┌─ PROVIDED TEXT

Payout for Nottingham brain damage teenager
A Nottingham teenager left brain damaged and paralysed after a series of medical errors has won a multi-million pound payout.
Rebecca Gransbury, now 19, fell ill with a bacterial infection linked to chickenpox when she was a baby.
The High Court was told of failings by her local GP and staff at the city's Queen's Medical Centre.
Dr Peter Rose and Nottingham University Hospitals NHS Trust each accepted 50% liability for the injuries.
According to court documents, Rebecca's parents took her to see Dr Rose, who 14 years ago practised in Mansfield Road, Blidworth.
The family said he should have arranged for her immediate admission to hospital, but she was instead sent home, where she later went into convulsions and suffered a hypoglycaemic fit which caused permanent brain damage.
After being taken to Queen's Medical Centre, lawyers argued that the hospital's paediatric staff failed to adequately diagnose or treat an infection which led to septicaemia and permanent damage to her spinal cord.
Through her mother, Rebecca, from Sycamore Close in Rainworth, launched legal action.
The family's counsel, Simon Taylor QC, said the GP and the trust had agreed to settle her case after prolonged negotiations outside court.
Although the amount is being kept confidential, the court heard Rebecca will receive a substantial lump sum, along with annual, tax-free payments to cover the costs of the care she will need for the rest of her life.
Both Dr Rose and the trust expressed their apologies and sympathy for Rebecca and her family in court.
Approving the settlement, Mrs Justice Nicola Davies said: "No-one reading the reports in this case could fail to be struck and indeed moved by all Rebecca's parents have done for her.
"It is clearly a reflection of the care, love and support they have given to her that, today, she is doing well at school and going to college in September, which is wonderful.
"I know that nothing I say, and no award, can adequately compensate Rebecca for the injuries she suffered 14 years ago, but we all hope these monies will give her and her family a better quality of life."

└─
┌─ RECORDS

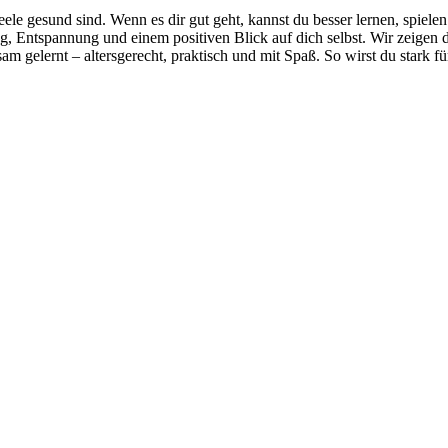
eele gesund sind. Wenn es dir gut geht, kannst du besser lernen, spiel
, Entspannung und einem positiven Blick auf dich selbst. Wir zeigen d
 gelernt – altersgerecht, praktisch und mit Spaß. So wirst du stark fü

└─
┌─ RECORDS

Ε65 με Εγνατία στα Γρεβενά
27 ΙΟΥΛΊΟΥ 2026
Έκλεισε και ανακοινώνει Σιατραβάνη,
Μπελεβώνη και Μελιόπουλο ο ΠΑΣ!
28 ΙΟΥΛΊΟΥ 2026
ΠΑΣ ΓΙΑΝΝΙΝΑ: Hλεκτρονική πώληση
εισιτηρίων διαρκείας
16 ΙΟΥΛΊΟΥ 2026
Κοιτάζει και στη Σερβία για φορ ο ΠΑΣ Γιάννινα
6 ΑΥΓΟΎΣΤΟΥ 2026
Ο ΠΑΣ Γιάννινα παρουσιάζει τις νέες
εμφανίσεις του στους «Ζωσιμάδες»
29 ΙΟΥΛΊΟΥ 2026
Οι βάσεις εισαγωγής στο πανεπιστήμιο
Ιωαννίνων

└─
┌─ RECORDS

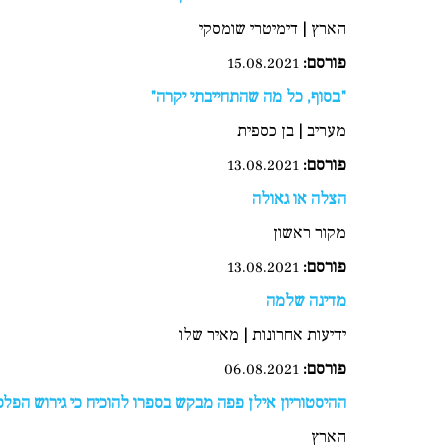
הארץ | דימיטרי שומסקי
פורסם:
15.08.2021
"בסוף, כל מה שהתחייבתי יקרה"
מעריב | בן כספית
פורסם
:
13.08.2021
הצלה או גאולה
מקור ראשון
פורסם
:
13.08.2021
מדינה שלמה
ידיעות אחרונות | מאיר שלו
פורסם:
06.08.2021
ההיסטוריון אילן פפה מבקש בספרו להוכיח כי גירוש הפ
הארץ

└─

> [EXERCISE INSTRUCTIONS]:
Summarize the article about the Nottingham teenager's payout in two sentences.

> [SOLUTION TO THE PROBLEM]:
Rebecca Gransbury, a Nottingham teenager left brain damaged and paralyzed by a series of medical errors after she fell ill as a baby, has won a multi-million pound payout, with her GP, Dr Peter Rose, and Nottingham University Hospitals NHS Trust each accepting 50% liability. The amount is being kept confidential, but she will receive a substantial lump sum plus annual, tax-free payments to cover her lifelong care, and both the doctor and the trust apologized in court.